Solomonoff founded the theory of universal inductive inference, which is based on solid philosophical foundations〔 and has its root in Kolmogorov complexity and algorithmic information theory. The theory uses algorithmic probability in a Bayesian framework. The universal prior is taken over the class of all computable measures; no hypothesis will have a zero probability. This enables Bayes' rule (of causation) to be used to predict the most likely next event in a series of events.〔
Although he is best known for algorithmic probability and his general theory of inductive inference, he made many other important discoveries throughout his life, most of them directed toward his goal in artificial intelligence: to develop a machine that could solve hard problems using probabilistic methods.
== Life history through 1964 ==

Ray Solomonoff was born on July 25, 1926, in Cleveland, Ohio, son of Jewish Russian immigrants Phillip Julius and Sarah Mashman Solomonoff. He attended Glenville High School, graduating in 1944. In 1944 he joined the United States Navy as Instructor in Electronics. From 1947-1951 he attended the University of Chicago, studying under Professors such as Rudolf Carnap and Enrico Fermi, and graduated with an M.S. in Physics in 1951.
From his earliest years he was motivated by the pure joy of mathematical discovery and by the desire to explore where no one had gone before. At age of 16, in 1942, he began to search for a general method to solve mathematical problems.

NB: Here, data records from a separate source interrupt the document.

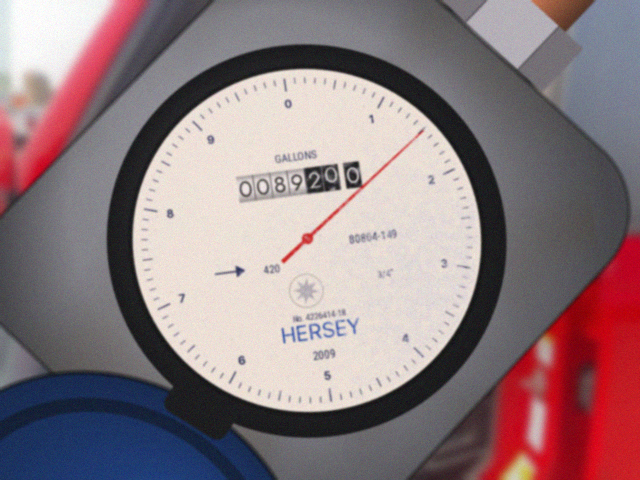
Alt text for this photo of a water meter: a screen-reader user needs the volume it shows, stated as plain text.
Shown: 89201.5 gal
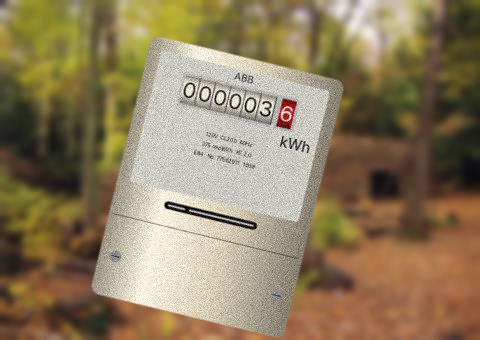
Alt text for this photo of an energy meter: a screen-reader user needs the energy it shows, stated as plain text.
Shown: 3.6 kWh
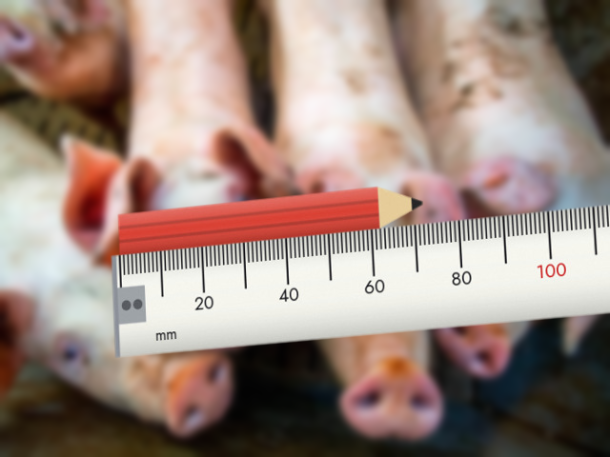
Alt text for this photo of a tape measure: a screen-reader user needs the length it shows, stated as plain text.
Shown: 72 mm
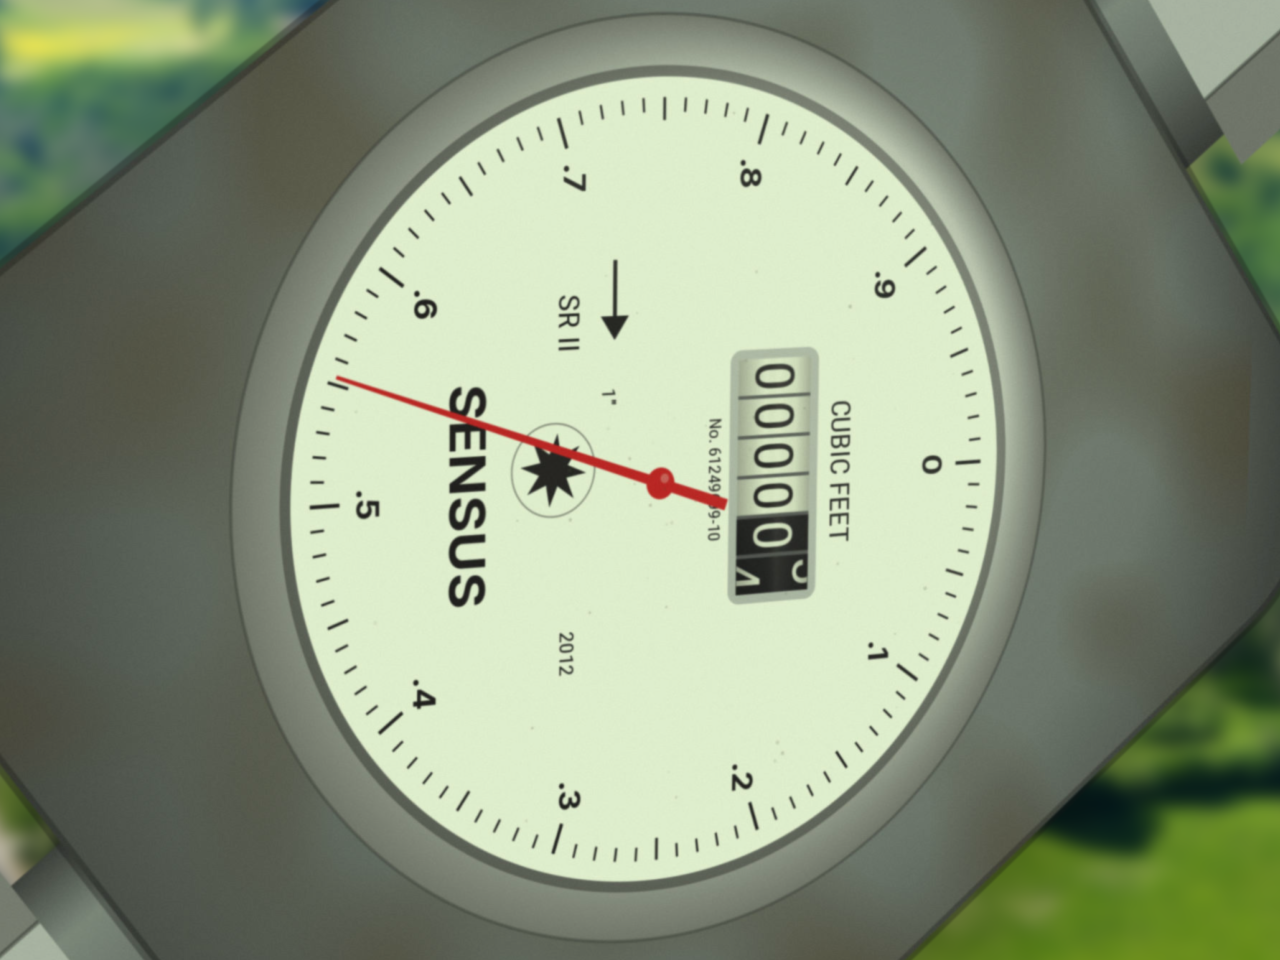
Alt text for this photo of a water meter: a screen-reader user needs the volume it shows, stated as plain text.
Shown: 3.55 ft³
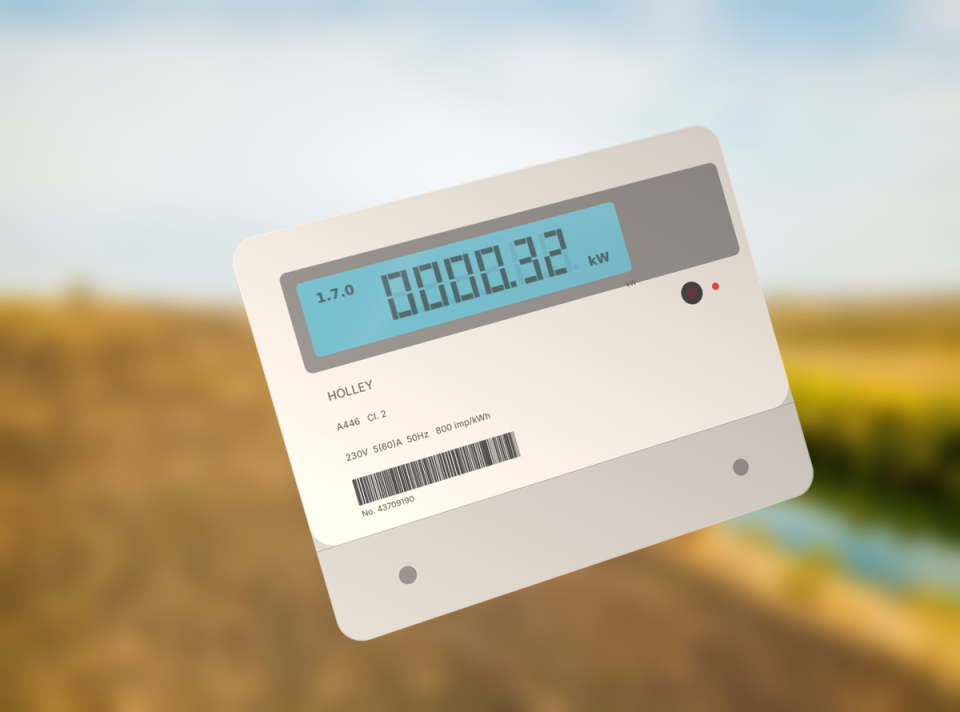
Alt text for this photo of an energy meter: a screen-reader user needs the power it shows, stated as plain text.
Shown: 0.32 kW
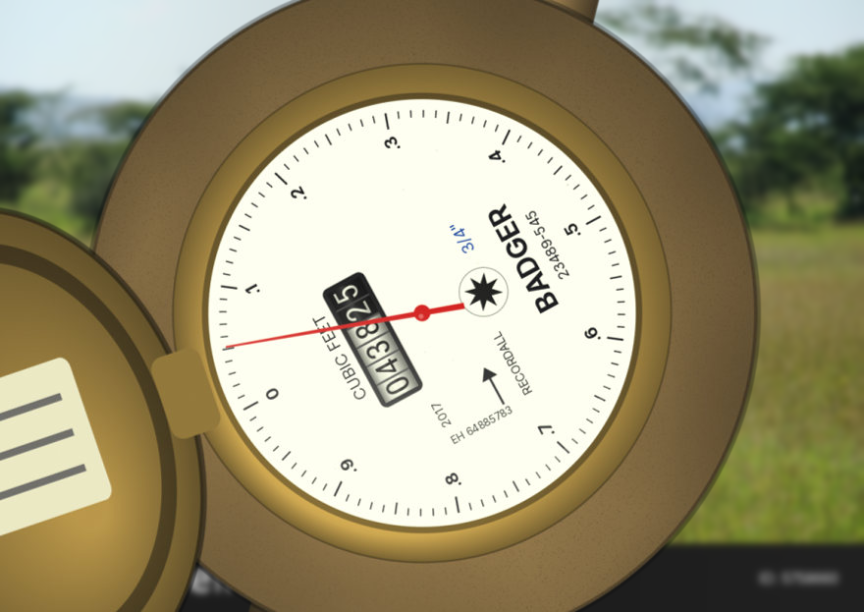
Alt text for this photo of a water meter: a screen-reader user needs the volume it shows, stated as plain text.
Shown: 43825.05 ft³
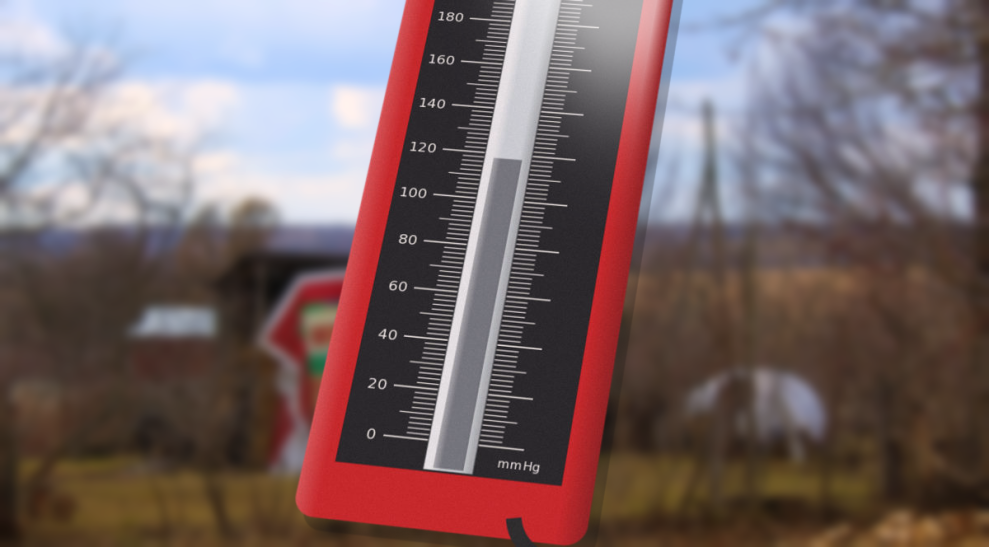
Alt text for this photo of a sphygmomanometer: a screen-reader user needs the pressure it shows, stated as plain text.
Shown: 118 mmHg
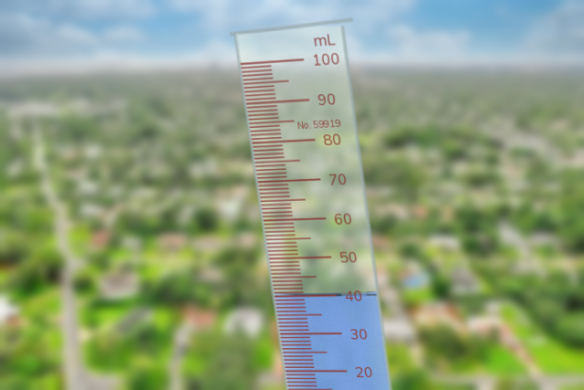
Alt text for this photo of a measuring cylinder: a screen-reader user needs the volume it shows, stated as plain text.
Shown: 40 mL
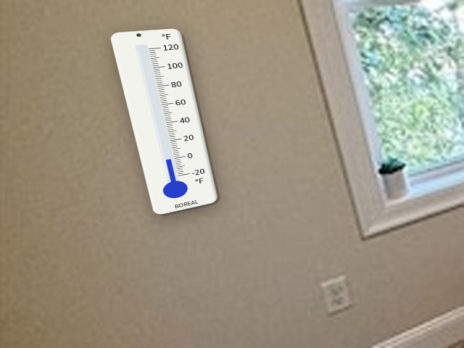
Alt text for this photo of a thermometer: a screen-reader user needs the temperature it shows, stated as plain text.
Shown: 0 °F
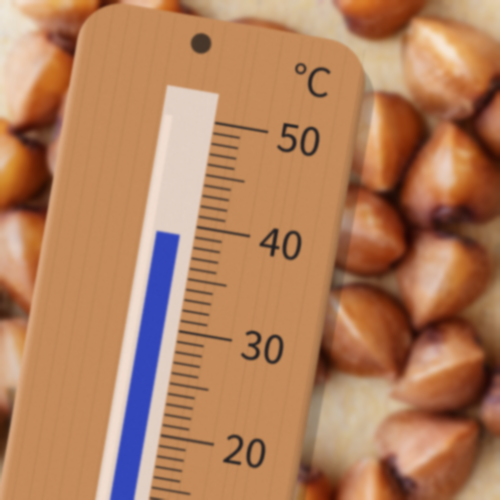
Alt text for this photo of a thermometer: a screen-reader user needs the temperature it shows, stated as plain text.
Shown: 39 °C
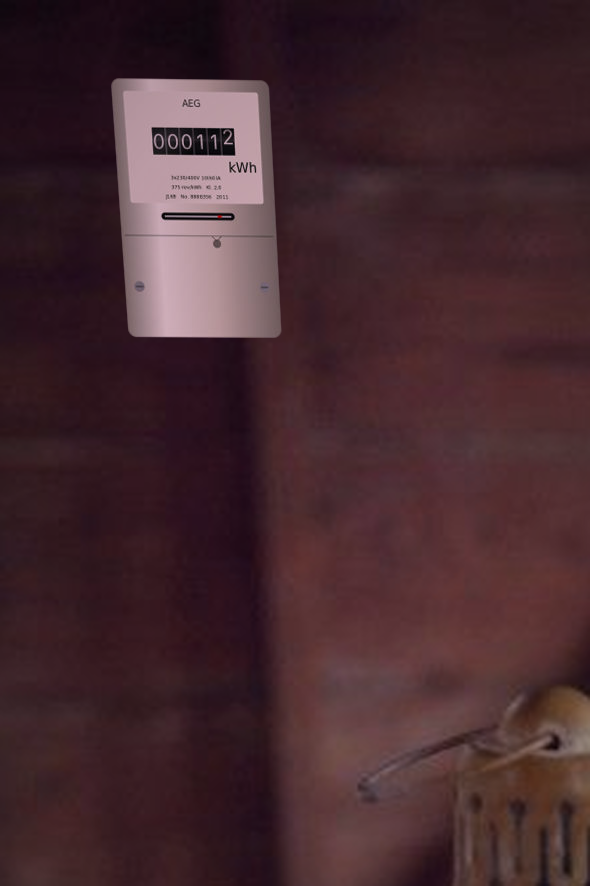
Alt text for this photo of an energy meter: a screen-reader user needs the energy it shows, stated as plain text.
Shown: 112 kWh
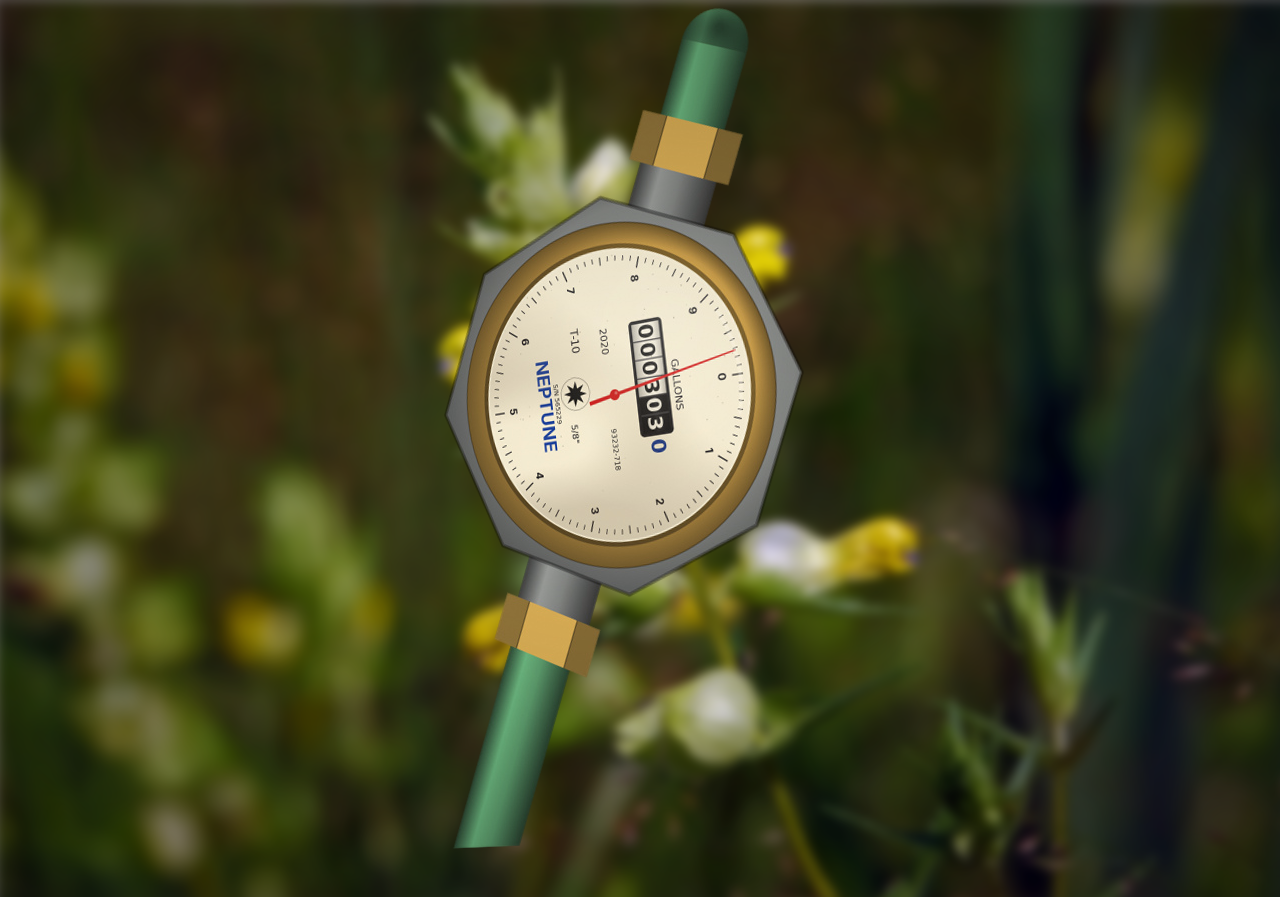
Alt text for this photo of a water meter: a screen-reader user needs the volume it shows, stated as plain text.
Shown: 3029.7 gal
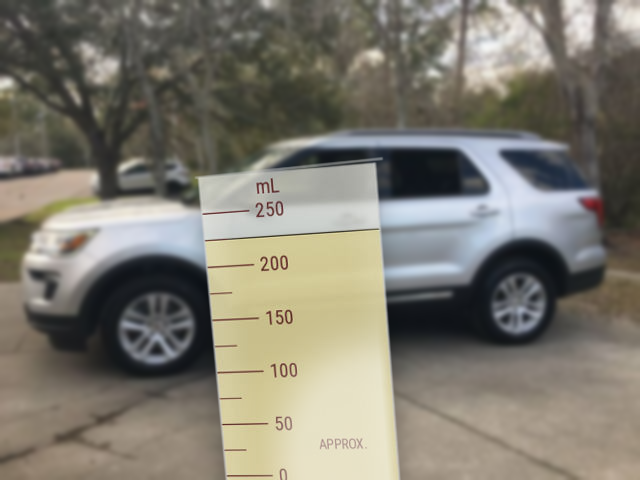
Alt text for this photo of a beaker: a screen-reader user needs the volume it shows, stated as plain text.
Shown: 225 mL
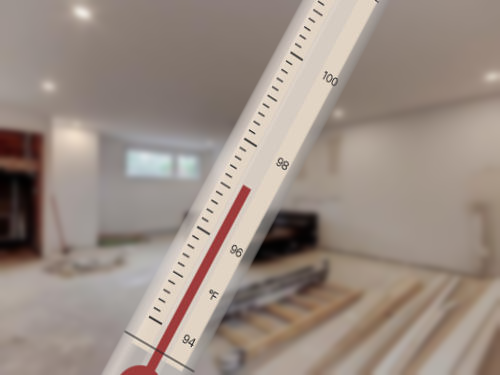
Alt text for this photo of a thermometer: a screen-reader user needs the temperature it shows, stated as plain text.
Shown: 97.2 °F
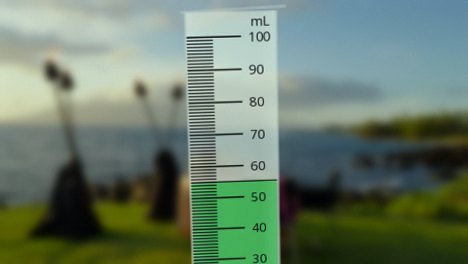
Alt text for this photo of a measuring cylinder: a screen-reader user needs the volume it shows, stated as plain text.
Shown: 55 mL
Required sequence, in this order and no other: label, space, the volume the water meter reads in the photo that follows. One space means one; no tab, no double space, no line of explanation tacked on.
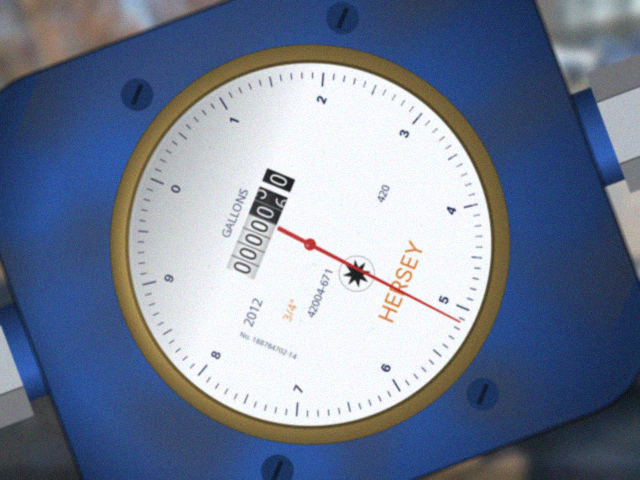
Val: 55.1 gal
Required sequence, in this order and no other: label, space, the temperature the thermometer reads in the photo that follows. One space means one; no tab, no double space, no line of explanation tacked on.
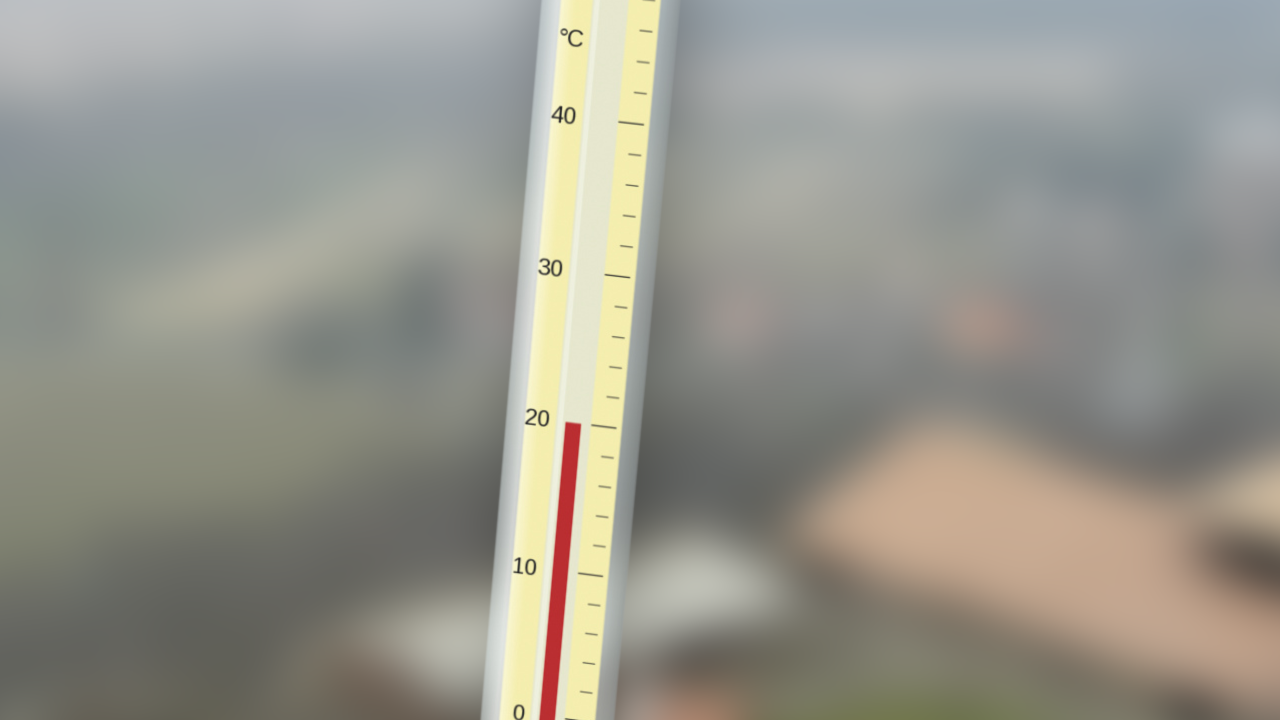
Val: 20 °C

In 1952 he met Marvin Minsky, John McCarthy and others interested in machine intelligence. In 1956 Minsky and McCarthy and others organized the Dartmouth Summer Research Conference on Artificial Intelligence, where Ray was one of the original 10 invitees --- he, McCarthy, and Minsky were the only ones to stay all summer. It was for this group that Artificial Intelligence was first named as a science. Computers at the time could solve very specific mathematical problems, but not much else. Ray wanted to pursue a bigger question, how to make machines more generally intelligent, and how computers could use probability for this purpose.